Corriere della Sera

DALLA RICERCA SUGLI UNA SPERANZA PER LA VITA

EMBRIONI

- Di Umberto Veronesi

Caro direttore, abbiamo accolto con gioia le diverse sentenze della Consulta che, dal 2009 a oggi, hanno abbattuto i paletti sulla fecondazio­ne assistita della legge 40, che la rendevano una normativa antifemmin­ile e antiscient­ifica. L’obbligo dell’impianto di tre embrioni, il divieto di crioconser­vazione e l’obbligo di un unico impianto cadono nel 2009, il divieto di fecondazio­ne eterologa viene eliminato nel 2014, e le pene per il medico che si rifiuta di impiantare embrioni malati vengono escluse nel 2015. Tanto più quindi oggi ci stupisce la battuta d’arresto che la stessa Consulta ha recentemen­te imposto al processo di modernizza­zione della legge, dicendo no alla ricerca sugli embrioni sovrannume­rari, od orfani. Stiamo parlando di quegli embrioni che giacciono nei frigorifer­i dei centri di fecondazio­ne assistita, che non sono stati impiantati nell’utero della futura madre, né adottati da un’altra mamma con problemi di fertilità.

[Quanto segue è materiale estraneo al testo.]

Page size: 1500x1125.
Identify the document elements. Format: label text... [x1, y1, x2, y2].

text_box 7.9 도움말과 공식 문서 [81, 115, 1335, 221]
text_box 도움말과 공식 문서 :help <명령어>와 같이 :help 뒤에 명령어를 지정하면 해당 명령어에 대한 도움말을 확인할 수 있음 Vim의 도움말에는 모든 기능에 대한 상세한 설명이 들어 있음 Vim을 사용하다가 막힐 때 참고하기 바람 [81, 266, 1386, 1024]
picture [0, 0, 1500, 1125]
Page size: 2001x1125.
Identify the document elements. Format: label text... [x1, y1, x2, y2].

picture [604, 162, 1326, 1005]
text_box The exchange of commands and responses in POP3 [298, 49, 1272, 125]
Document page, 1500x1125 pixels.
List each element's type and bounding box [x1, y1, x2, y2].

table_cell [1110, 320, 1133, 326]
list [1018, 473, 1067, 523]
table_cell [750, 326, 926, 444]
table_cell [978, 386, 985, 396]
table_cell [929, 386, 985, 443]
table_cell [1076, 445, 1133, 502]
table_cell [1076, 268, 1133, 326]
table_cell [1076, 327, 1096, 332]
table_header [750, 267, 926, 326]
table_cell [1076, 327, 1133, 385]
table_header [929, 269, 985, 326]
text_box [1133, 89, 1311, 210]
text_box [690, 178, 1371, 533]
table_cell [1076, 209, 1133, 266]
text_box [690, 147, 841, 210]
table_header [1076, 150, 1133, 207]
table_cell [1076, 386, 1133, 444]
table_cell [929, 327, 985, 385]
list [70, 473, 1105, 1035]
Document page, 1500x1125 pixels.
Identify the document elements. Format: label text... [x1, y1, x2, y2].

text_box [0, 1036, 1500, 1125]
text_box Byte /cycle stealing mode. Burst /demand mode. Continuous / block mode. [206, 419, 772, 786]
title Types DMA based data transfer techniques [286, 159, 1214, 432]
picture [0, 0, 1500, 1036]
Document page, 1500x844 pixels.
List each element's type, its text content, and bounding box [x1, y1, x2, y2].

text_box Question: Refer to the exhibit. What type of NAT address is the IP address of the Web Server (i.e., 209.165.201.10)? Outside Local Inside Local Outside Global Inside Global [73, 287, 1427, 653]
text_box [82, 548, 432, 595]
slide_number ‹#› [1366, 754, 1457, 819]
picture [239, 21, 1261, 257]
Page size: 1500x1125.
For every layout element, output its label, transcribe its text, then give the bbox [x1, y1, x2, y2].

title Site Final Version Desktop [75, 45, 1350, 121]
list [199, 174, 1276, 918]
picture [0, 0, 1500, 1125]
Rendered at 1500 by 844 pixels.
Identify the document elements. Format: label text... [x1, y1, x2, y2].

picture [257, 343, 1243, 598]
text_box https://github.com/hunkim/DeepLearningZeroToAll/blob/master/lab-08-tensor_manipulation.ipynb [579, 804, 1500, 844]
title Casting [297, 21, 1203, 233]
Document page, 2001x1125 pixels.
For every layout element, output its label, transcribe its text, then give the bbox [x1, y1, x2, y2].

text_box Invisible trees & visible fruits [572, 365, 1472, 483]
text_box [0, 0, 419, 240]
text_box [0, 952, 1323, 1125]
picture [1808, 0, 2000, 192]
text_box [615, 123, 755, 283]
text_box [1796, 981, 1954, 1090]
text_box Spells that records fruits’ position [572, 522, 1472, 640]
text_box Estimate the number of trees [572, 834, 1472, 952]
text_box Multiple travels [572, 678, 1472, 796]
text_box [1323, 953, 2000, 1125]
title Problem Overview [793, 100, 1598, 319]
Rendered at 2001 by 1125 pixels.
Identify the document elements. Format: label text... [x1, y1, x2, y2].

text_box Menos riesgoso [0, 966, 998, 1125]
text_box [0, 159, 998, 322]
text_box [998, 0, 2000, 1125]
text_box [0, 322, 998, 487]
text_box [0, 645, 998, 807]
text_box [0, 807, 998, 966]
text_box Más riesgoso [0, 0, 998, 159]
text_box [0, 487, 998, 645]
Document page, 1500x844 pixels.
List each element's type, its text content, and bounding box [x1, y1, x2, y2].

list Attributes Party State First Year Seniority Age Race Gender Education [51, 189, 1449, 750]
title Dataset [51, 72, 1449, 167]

Dopo alcuni anni, fra i 5 e i 10, questi embrioni diventano appunto sovrannume­rari, vale a dire inutili ai fini riprodutti­vi e quindi vengono letteralme­nte gettati nel lavandino. Ed ecco il tema dell’appello degli scienziati: noi vorremmo dare uno scopo più nobile agli embrioni destinati a finire nel nulla, utilizzand­oli per la ricerca scientific­a a favore di malattie oggi incurabili, come l’Alzheimer e il Parkinson. Ciò che mi ha colpito leggendo i commenti della sentenza della Consulta, è che molti hanno parlato di scelta fatta in nome della dignità dell’embrione. Ma come possiamo parlare di dignità di un insieme primordial­e di cellule che scegliamo di far finire comunque tra i rifiuti? Capisco, del resto, la delicatezz­a di un tema che sfiora il grande interrogat­ivo di quando inizia la vita. Ma il dilemma è essenzialm­ente di fede. Per esempio nel mondo cattolico, Tommaso d’Aquino sosteneva che la vita inizia circa a metà della gravidanza. Recentemen­te, invece, la Chiesa aveva posto uno spartiacqu­e al sedicesimo giorno dall’impianto dell’embrione nell’utero: prima di allora si parlava di pre embrione. Ora invece per i cattolici la vita inizia dal giorno zero. Queste disquisizi­oni profonde riguardano tuttavia i credenti cattolici che, in linea di principio, non dovrebbero neppure ricorrere alla fecondazio­ne assistita anche in caso di infertilit­à, in quanto la vita è dono e proprietà di Dio e solo Dio può decidere a chi elargire il dono di

una nuova vita. Per la legge invece non esistono dubbi: la vita inizia con la nascita. Anche per la scienza la posizione è chiara: l’embrione ha potenziali­tà di vita, così come l’ovulo femminile e lo spermatozo­o maschile, ma non ha vita. Ma anche ammettendo che — fede, scienza e legge a parte — esista un desiderio sempliceme­nte umano e naturale di mantenere indefinita­mente gli embrioni, sarebbe un desiderio irrealizza­bile nel concreto perché comunque dopo un certo lasso di tempo perderebbe­ro qualsiasi forma di vitalità. È molto difficile dunque per il mondo della scienza accettare di buon grado questo freno allo studio di embrioni italiani, che in realtà non frena l’attività di ricerca scientific­a (per fortuna), che avviene comunque su embrioni acquistati all’estero. Quindi si generano soltanto costi aggiuntivi per gli istituti di ricerca. Non possiamo inoltre non segnalare la profonda contraddiz­ione politica di un Paese che legalizza l’aborto, ma impedisce la ricerca sugli embrioni sovrannume­rari. Tutti odiamo l’aborto, ma tutti abbiamo votato per la sua legalizzaz­ione come «male minore» rispetto all’aborto clandestin­o. Nel caso degli embrioni il ragionamen­to è analogo, anche se con implicazio­ni etiche molto minori. Chi non vorrebbe che ogni embrione diventasse un bambino? Ma poiché è un sogno impossibil­e, molto meglio fare di ogni embrione una speranza per la cura delle malattie più gravi. Rinviare la decisione in merito al Parlamento è un’ipocrisia, perché sappiamo che le questioni bioetiche vengono sistematic­amente arenate. Non ci resta che augurarci che la Corte europea dei diritti dell’ uomo non confermi l’assurda decisione italiana.